[Pulp-list] Coordinator Usage for Repositories

Thu Mar 15 14:18:47 UTC 2012

I see it in place for repo delete, sync, and publish. It still needs to 
be added in other places too. I figured I'd start a discussion of where 
and how.

= Repo Create =
I actually don't think we need it here. I think the create is atomic 
enough where the race condition of multiple creates for the same ID is fine.

The reason I'm against using it is because it's going to royally mess up 
my create workflow in the RPM extension. That create is actually going 
to be three operations: create repo, add importer, add distributor. If 
that create doesn't immediately tell me success or fail, then I can't go 
on to the other steps. That means the user will have to wait for the 
create to complete, delete the repo, and try again.
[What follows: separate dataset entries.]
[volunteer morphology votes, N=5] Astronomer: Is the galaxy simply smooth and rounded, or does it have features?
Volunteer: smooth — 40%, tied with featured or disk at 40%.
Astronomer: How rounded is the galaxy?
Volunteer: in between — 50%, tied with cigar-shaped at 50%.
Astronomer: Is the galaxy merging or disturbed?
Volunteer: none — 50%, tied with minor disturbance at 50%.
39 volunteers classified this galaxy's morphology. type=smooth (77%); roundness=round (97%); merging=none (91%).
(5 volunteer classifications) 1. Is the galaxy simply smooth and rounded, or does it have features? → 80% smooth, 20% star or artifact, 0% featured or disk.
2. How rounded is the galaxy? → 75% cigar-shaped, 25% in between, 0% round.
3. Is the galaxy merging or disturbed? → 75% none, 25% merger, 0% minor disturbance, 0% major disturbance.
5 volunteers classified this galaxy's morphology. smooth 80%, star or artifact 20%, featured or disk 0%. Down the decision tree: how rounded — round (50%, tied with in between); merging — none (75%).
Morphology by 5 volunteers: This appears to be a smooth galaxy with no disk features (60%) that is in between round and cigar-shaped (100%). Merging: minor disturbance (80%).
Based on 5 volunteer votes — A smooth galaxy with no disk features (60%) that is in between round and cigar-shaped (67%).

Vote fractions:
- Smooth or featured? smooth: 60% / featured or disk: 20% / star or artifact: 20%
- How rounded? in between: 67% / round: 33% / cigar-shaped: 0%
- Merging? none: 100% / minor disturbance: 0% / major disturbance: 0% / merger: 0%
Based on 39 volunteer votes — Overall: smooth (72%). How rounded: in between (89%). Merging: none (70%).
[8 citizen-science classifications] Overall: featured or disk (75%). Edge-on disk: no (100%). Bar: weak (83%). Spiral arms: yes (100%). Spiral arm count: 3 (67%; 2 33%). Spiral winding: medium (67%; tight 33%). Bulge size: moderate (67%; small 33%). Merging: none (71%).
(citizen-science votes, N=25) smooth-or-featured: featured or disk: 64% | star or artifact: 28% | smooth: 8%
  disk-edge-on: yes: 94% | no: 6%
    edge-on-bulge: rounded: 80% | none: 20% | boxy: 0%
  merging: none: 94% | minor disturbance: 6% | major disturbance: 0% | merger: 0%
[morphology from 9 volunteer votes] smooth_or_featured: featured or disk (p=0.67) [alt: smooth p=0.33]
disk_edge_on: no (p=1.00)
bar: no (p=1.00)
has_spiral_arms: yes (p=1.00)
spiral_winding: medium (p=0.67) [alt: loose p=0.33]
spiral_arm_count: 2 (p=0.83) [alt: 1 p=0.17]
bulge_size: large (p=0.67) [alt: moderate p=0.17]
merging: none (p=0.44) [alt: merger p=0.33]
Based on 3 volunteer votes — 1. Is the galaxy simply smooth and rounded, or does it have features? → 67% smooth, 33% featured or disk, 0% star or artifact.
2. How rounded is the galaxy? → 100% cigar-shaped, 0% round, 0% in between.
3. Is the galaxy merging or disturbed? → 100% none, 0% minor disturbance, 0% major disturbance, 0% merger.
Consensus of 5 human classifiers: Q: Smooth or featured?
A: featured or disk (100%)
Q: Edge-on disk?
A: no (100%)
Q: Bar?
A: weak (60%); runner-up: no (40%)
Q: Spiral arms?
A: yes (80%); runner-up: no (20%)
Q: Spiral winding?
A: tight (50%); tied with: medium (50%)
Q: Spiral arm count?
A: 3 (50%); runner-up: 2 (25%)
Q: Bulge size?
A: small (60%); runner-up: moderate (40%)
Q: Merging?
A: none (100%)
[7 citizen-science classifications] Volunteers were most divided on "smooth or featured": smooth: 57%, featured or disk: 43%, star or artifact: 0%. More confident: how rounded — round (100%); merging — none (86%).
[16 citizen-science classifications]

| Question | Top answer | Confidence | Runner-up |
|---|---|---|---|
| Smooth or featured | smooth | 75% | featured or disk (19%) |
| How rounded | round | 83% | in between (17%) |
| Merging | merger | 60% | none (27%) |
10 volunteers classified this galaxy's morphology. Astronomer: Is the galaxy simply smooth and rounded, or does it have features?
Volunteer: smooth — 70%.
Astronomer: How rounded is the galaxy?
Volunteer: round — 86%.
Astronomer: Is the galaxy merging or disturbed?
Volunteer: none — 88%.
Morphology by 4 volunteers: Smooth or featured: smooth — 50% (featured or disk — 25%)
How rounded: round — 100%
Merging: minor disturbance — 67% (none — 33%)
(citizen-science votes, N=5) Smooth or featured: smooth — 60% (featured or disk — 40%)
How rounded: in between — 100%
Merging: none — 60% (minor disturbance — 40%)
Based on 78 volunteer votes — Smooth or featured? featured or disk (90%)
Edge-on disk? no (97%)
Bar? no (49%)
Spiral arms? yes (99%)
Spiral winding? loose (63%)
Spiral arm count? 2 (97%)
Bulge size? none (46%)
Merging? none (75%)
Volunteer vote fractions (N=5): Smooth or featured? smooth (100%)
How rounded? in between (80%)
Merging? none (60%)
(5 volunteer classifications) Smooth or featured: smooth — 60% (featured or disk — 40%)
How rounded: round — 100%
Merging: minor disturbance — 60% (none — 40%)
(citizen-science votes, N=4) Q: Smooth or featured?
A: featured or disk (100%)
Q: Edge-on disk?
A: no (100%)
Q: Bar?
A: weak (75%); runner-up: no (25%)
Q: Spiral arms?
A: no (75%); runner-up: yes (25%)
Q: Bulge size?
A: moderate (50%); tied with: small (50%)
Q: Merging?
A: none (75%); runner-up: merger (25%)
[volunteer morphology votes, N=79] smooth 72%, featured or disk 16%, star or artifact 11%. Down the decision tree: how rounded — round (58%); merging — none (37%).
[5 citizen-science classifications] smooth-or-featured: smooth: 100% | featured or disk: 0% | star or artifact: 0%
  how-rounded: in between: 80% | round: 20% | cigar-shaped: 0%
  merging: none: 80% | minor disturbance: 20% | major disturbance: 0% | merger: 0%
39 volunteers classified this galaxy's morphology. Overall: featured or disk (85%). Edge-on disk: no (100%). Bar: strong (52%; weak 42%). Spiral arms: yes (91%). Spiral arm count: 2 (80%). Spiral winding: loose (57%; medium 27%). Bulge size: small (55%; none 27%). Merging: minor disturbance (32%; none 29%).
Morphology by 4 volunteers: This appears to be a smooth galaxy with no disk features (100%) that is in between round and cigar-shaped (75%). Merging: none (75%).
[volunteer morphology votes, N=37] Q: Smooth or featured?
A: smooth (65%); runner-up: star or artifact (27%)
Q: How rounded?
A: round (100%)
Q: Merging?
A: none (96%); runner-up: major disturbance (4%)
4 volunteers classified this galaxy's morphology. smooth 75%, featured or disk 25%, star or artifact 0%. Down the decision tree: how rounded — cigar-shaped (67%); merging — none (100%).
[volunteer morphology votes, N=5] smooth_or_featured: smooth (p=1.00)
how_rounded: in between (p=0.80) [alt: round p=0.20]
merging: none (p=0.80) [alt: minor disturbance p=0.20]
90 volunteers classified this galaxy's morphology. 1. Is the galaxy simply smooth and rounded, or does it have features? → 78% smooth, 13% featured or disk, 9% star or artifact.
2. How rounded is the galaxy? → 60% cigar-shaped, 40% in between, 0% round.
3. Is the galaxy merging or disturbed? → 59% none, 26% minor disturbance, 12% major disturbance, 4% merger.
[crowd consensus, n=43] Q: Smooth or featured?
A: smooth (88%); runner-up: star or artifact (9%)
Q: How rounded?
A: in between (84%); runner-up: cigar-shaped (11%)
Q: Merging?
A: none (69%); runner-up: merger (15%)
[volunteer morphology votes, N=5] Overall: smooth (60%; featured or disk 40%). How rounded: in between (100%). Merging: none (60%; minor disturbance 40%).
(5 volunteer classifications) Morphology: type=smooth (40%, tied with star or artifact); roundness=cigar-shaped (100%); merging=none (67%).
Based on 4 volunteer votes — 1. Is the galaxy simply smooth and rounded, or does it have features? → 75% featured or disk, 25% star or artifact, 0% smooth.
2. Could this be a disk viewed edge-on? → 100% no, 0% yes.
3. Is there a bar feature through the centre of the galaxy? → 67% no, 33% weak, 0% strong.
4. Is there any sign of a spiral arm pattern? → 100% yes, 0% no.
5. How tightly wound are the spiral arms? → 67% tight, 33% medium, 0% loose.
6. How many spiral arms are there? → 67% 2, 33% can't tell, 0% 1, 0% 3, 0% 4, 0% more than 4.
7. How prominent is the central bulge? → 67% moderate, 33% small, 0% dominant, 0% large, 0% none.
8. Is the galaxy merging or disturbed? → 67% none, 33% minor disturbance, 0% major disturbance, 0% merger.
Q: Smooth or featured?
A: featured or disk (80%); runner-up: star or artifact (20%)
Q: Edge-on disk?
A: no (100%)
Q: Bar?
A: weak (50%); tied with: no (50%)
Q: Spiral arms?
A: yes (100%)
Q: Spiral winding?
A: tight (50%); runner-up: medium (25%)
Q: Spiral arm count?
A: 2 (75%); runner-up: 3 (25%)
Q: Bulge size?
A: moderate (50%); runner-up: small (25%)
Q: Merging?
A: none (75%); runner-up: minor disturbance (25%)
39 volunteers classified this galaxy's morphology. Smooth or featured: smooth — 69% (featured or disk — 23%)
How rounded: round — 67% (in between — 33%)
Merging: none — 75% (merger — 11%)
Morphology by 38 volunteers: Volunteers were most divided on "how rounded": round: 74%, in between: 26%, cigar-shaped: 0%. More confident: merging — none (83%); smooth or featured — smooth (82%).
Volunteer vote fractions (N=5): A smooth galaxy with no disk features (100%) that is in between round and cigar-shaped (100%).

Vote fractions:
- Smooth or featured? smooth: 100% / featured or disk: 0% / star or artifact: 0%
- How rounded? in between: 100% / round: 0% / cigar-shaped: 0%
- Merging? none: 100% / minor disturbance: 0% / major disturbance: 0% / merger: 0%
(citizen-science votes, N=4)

= Add or Remove Importer/Distributor =
As much as I want to say this falls under the same rationale as create 
repo, it doesn't. It's actually closer to updating a repo than it is a 
create, so I think it needs to block on everything repo update blocks on.

= Repo Update =
Technically speaking, the actual data in a repo is so benign that 
changing it won't have any repercussions on a running operation. Still, 
should treat it as any other update.

= Update Importer/Distributor Config =
Again, this is just like updating a repo. Can't do this while in the 
process of a sync.

= Concerns? =
(this is mostly me thinking out loud)

I know I've said it before, but do we need to entertain multiple queues? 
If we have 4 repos synchronizing, you're locked out of any repo 
manipulation operations until one of those syncs finishes. By 
manipulation operations I mean I can't create/update/add 
importers/distributors to a a repo while 4 totally separate repos are 
synccing.

That has the potential to be really annoying if you have a lot of 
scheduled syncs. You could be in the middle of some admin operations 
when one or more scheduled syncs kicks in and basically takes over all 
of Pulp's processing capabilities. That may be alleviated by suggested 
usage of off-hours synccing.

And that's just within repo operations. To be delayed from creating a 
new repo or updating one because I've triggered a handful of consumer 
operations is also a rough user experience (I say delayed meaning the 
coordinator isn't the one blocking it, just the sheer lack of open 
threads in the task pool).

That said, I haven't fully thought through what a multiple queue setup 
would look like. It probably gets really tricky very fast. I just want 
to make sure we understand how that user experience is going to change 
now that many more things that previously didn't are now reliant on an 
open thread in the task pool.

I wonder if it makes sense to use creative math for the task weighting 
concept to ensure there will be some open space for non-sync/publish 
tasks. For instance, say syncs weigh 3 and the total allocated weight 
points in the task queue is 8. That means we could never have sync 
operations block the entire task queue; they just don't fit. That'd 
always leave 2 spots open for the smaller operations like 
create/delete/update (assume for this example they each weigh 1). The 
coordinator would prevent smaller operations on the repos being syncced 
from taking place, but it would let them slide through for unrelated repos.

-- 
Jay Dobies
Freenode: jdob @ #pulp
http://pulpproject.org | http://blog.pulpproject.org